Found this whilst on the trail with the bike. Unfortunately the scrap magpies have been, and ripped the place apart. I can find no history on the place but i will endeavour to do so.
Not the greatest pics, but i hope you enjoy.



1 by Cachewoo, on Flickr


2 by Cachewoo, on Flickr


3 by Cachewoo, on Flickr


4 by Cachewoo, on Flickr


5 by Cachewoo, on Flickr


6 by Cachewoo, on Flickr


8 by Cachewoo, on Flickr


9 by Cachewoo, on Flickr


11 by Cachewoo, on Flickr


12 by Cachewoo, on Flickr


13 by Cachewoo, on Flickr


_15 by Cachewoo, on Flickr


14 by Cachewoo, on Flickr


16 by Cachewoo, on Flickr


----------



## UrbanX (Jan 29, 2013)

Will pit it - so you can add pics when your computer is working and we'll pop it back into the mainstream


----------



## flyboys90 (Jan 30, 2013)

That looks nice.


----------



## MrDan (Jan 30, 2013)

Nice find!


----------



## mrtoby (Jan 30, 2013)

looks good


----------



## tank2020 (Jan 30, 2013)

What a great house.
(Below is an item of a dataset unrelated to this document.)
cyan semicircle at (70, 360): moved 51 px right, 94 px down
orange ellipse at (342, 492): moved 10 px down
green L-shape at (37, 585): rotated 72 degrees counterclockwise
Any more pics of the rooms


----------



## Ninja Kitten (Jan 31, 2013)

more more!!!!


----------



## Mars Lander (Jan 31, 2013)

This looks pretty promising , we need MOOOORE !!!!!


----------



## mrtoby (Jan 31, 2013)

please sir, can I have some more?


----------



## Cachewoo (Jan 31, 2013)

Alright folks but really the place has been brutally torn apart and the roofs lead ! she's leaking real bad  i might have to make a return visit to see how my old friends doing.


----------



## explorer101 (Jan 31, 2013)

why the name wooden sword house? 

and it doesn't matter what state the building is in it is what you make of it yourself


----------



## Cachewoo (Jan 31, 2013)

Very true. First thing i spotted leaning against the house wall.


----------



## explorer101 (Jan 31, 2013)

should've taken a picture of it!


----------



## Cachewoo (Jan 31, 2013)

Wish i had a camera with me when i first found it biking  on my return visit lots of stuff was missing.


----------



## Ramsgatonian (Jan 31, 2013)

I like it, looks like it's well hidden away in the woods... Must be great walking through the trees for this to emerge out of nowhere!


----------



## NakedEye (Feb 5, 2013)

looks amazing...creepy and exciting at the same time....many places we all visit are trashed but it's what you see inside yourself.......has huge potential this place.......thanks for sharing


----------



## alex76 (Feb 5, 2013)

Defo cracking this thanks for sharing


----------



## Cachewoo (Feb 5, 2013)

Cheers folks


----------



## Ratters (Feb 10, 2013)

Lovely place I agree


----------